### On Clubs and Data-Type Constructors

#### Posted by Emily Riehl

*Guest post by Pierre Cagne*

The Kan Extension Seminar II continues with a third consecutive of
Kelly, entitled *On clubs and data-type
constructors*. It
deals with the notion of club,
first introduced by Kelly as an attempt to encode theories of
categories with structure involving some kind of coherence
issues. Astonishing enough, there is no mention of operads whatsoever
in this article. (To be fair, there is a mention of “those Lawvere
theories with only associativity axioms”…) Is it because the notion
of club was developed in several stages at various time periods,
making operads less identifiable among this work? Or does Kelly judge
irrelevant the link between the two notions? I am not sure, but
anyway I think it is quite interesting to read this article in the
light of what we now know about operads.

Before starting with the mathematical content, I would like to thank Alexander, Brendan and Emily for organizing this online seminar. It is a great opportunity to take a deeper look at seminal papers that would have been hard to explore all by oneself. On that note, I am also very grateful for the rich discussions we have with my fellow participants.

### Non symmetric Set-operads

Let us take a look at the simplest kind of operads: non symmetric
$\mathsf{Set}$-operads. Those are informally collections of
*operations* with given arities closed under compositions. The usual
way to define them is to endow the category
$[\mathbf{N},\mathsf{Set}]$ of $\mathbf{N}$-indexed families of sets
with the substitution monoidal product (see Simon’s
post):
for two such families $R$ and $S$,
$(R \circ S)_n = \sum_{k_1+\dots+k_m = n} R_m \times S_{k_1} \times \dots \times S_{k_m}
\quad \forall n \in \mathbf{N}$
This monoidal product is better understood when elements of $R_n$ and
$S_n$ are thought as *branching* with $n$ inputs and one output:
$R\circ S$ is then obtained by plugging outputs of elements of $S$ to
the inputs of elements of $R$. A non symmetric operad is defined to be
a monoid for that monoidal product, a typical example being the family
$(\mathsf{Set}(X^n,X))_{n\in\mathbf{N}}$ for a set $X$.

THE DATA:
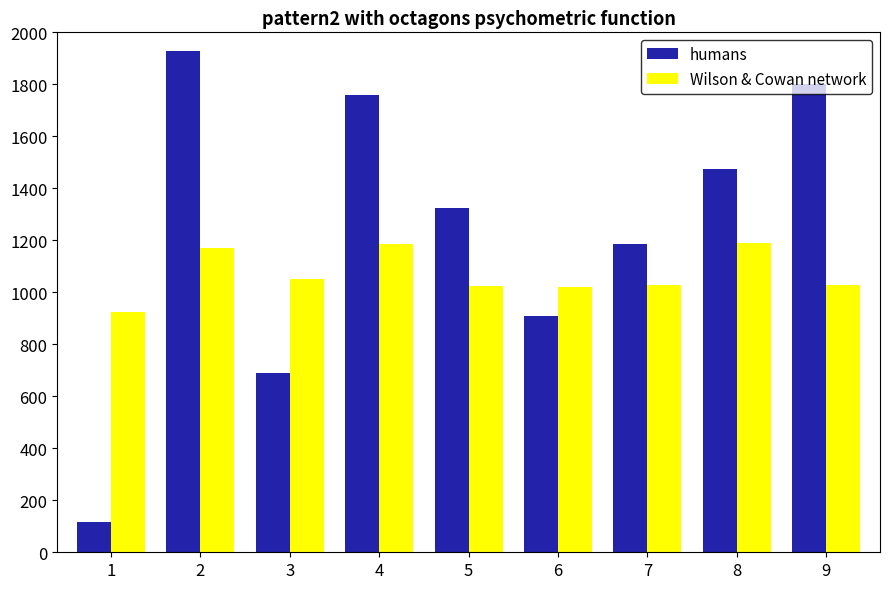

What is the sum of all Wilson & Cowan network values?

9625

TASK REQUIREMENTS:
**a.** Answer these questions about the post on clubs, one per line:
(i) Who wrote this guest post?
(ii) Which seminar does the post say is continuing?
(iii) What is a non symmetric operad defined to be?
**b.** Translate this sentence from the post on clubs into French: "It is a great opportunity to take a deeper look at seminal papers that would have been hard to explore all by oneself."
**c.** Retype the post on clubs between "Before starting with" and "my fellow participants.", inclusive.
The listing comes from a source separate from the post on clubs.

ANSWERS BY TASK:
**a.**
(i) Pierre Cagne
(ii) The Kan Extension Seminar II
(iii) A monoid for the substitution monoidal product

**b.** C'est une excellente occasion d'examiner de plus près des articles fondateurs qu'il aurait été difficile d'explorer seul.

**c.**
Before starting with the mathematical content, I would like to thank Alexander, Brendan and Emily for organizing this online seminar. It is a great opportunity to take a deeper look at seminal papers that would have been hard to explore all by oneself. On that note, I am also very grateful for the rich discussions we have with my fellow participants.